▸ **REQUIRED ACTION**
Reproduction without pictures: print every entry precisely as written.
+++ RECORDS SUPPLIED +++
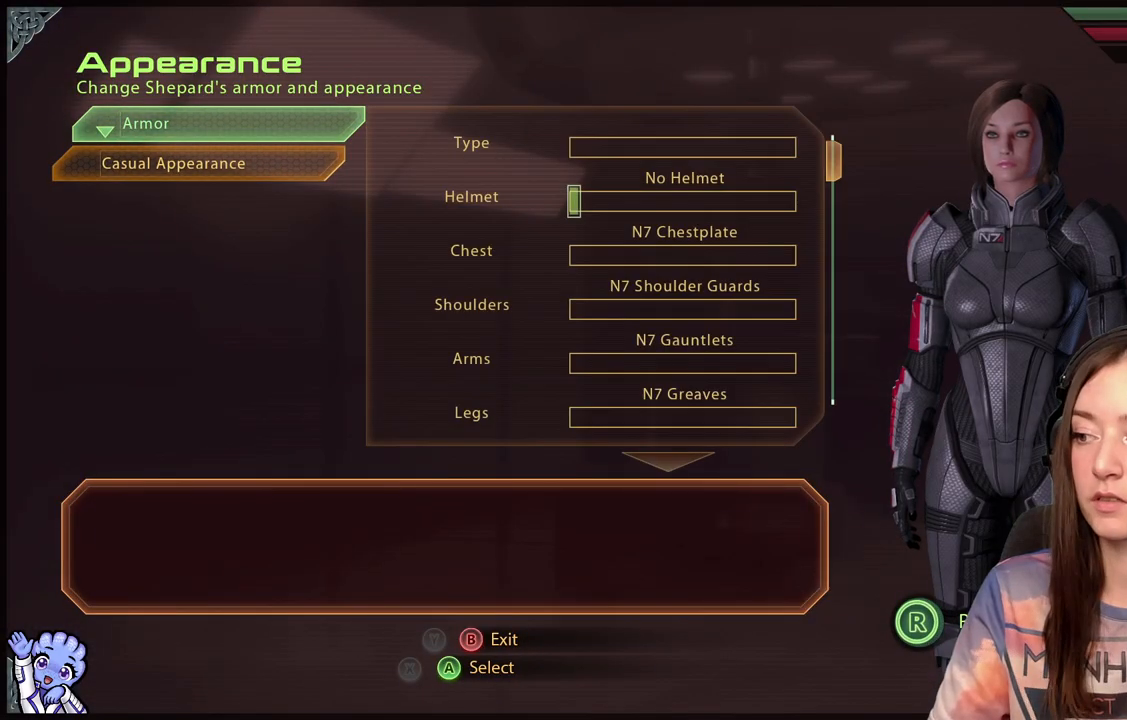
{"buttons": [], "left_stick": "center", "right_stick": "center", "events": []}
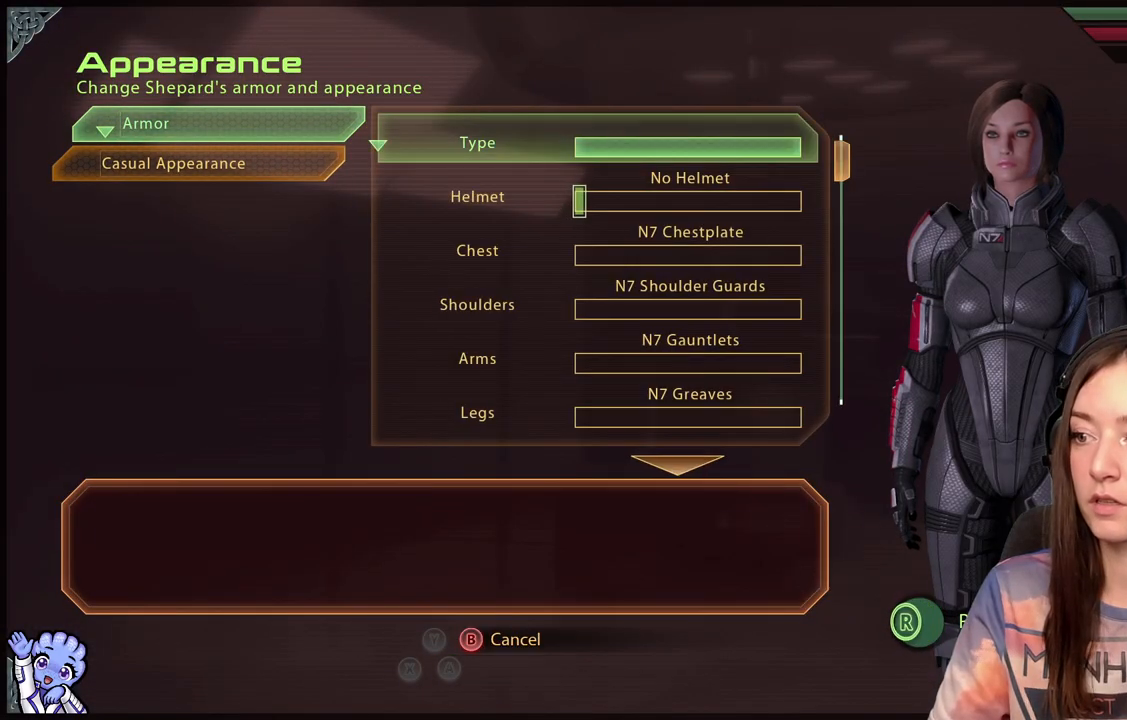
{"buttons": [], "left_stick": "center", "right_stick": "center", "events": []}
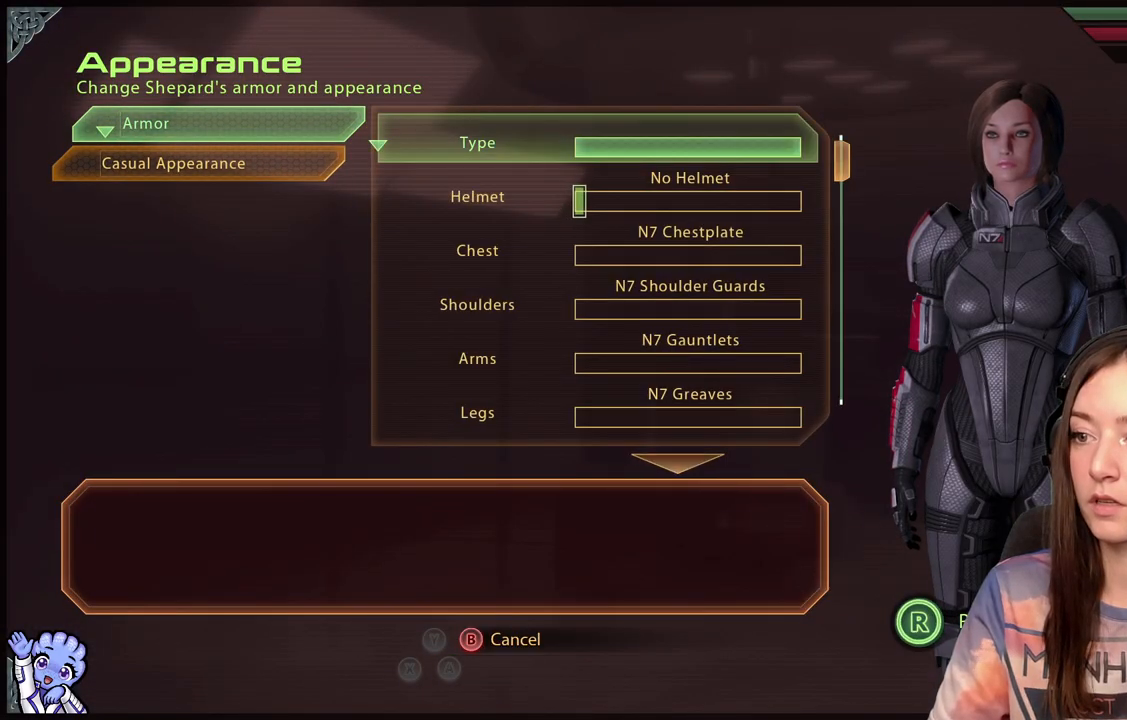
{"buttons": [], "left_stick": "center", "right_stick": "center", "events": []}
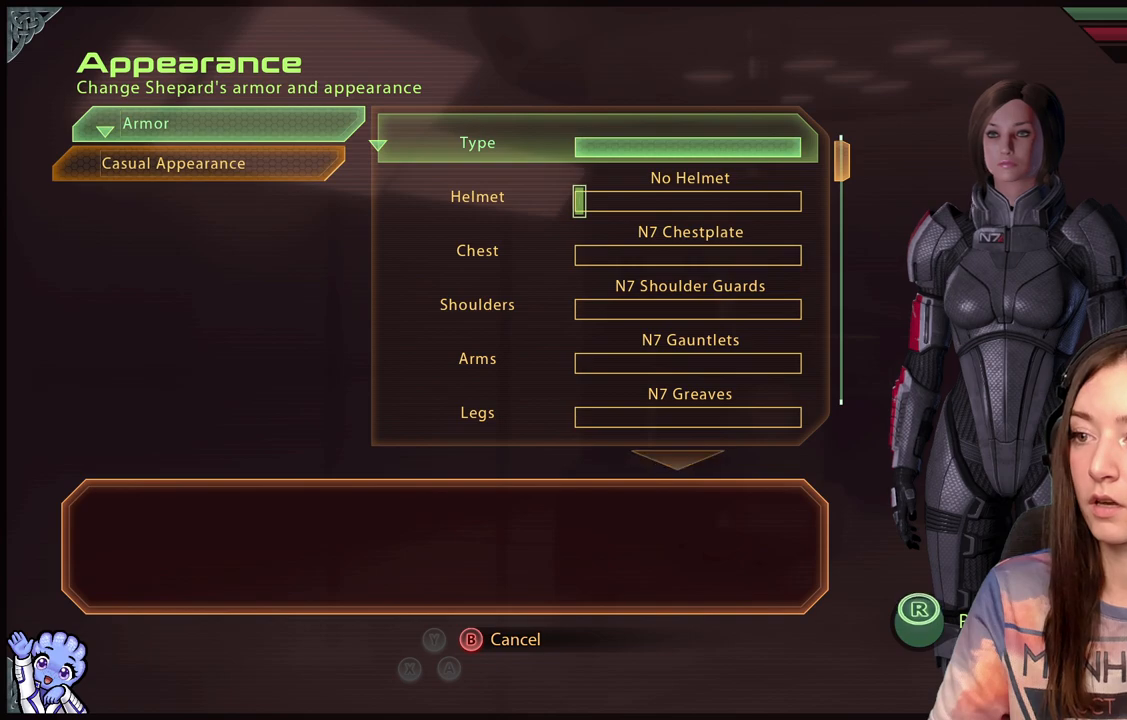
{"buttons": [], "left_stick": "center", "right_stick": "center", "events": []}
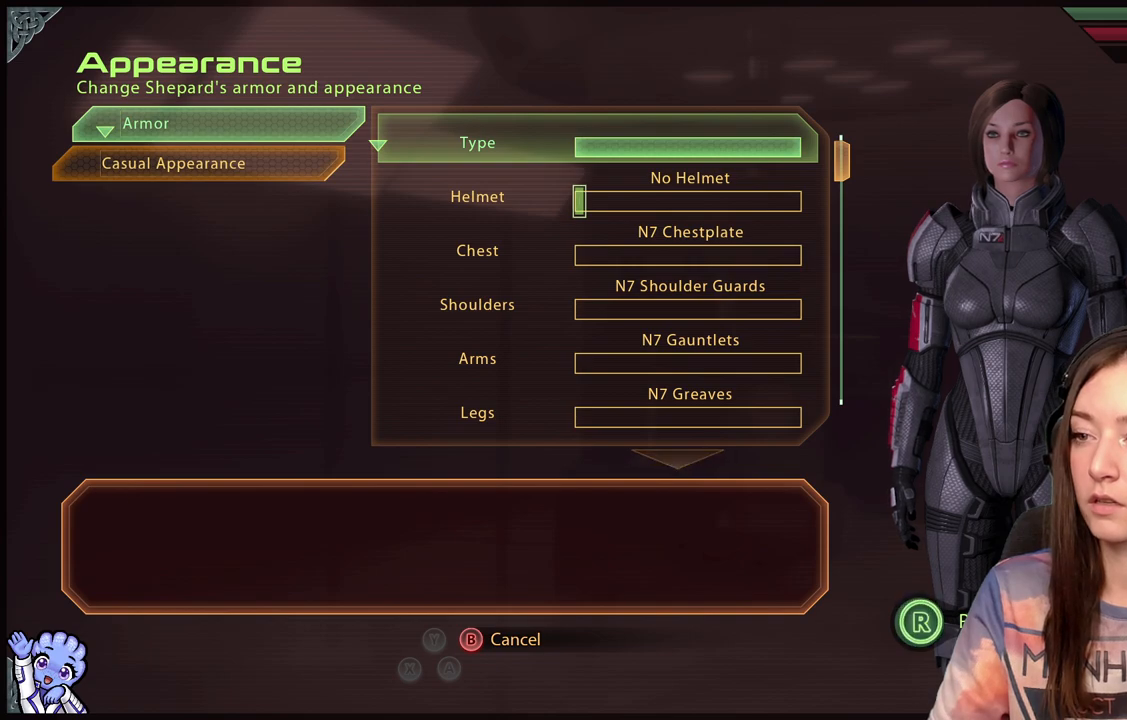
{"buttons": [], "left_stick": "center", "right_stick": "center", "events": [[50, "left_stick", "down"], [333, "left_stick", "center"]]}
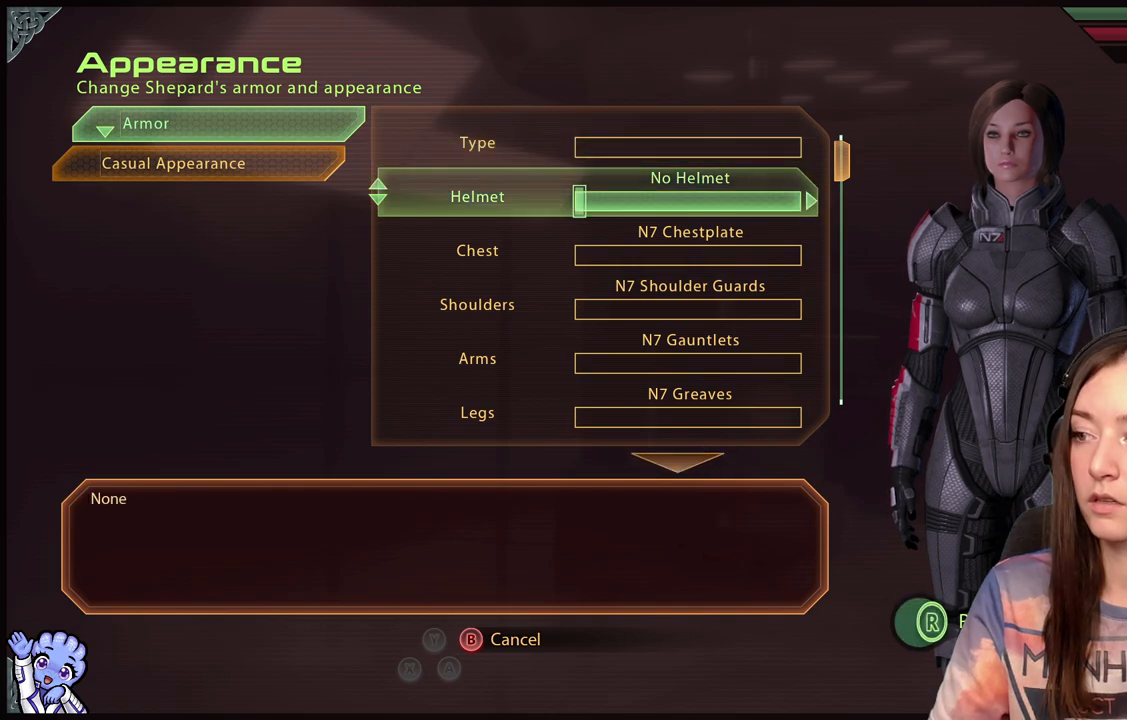
{"buttons": [], "left_stick": "center", "right_stick": "center", "events": [[183, "left_stick", "right"], [333, "left_stick", "center"]]}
+++
▸ **REPLY**
{"buttons": [], "left_stick": "center", "right_stick": "center", "events": []}
{"buttons": [], "left_stick": "center", "right_stick": "center", "events": []}
{"buttons": [], "left_stick": "center", "right_stick": "center", "events": []}
{"buttons": [], "left_stick": "center", "right_stick": "center", "events": []}
{"buttons": [], "left_stick": "center", "right_stick": "center", "events": [[50, "left_stick", "down"], [333, "left_stick", "center"]]}
{"buttons": [], "left_stick": "center", "right_stick": "center", "events": [[183, "left_stick", "right"], [333, "left_stick", "center"]]}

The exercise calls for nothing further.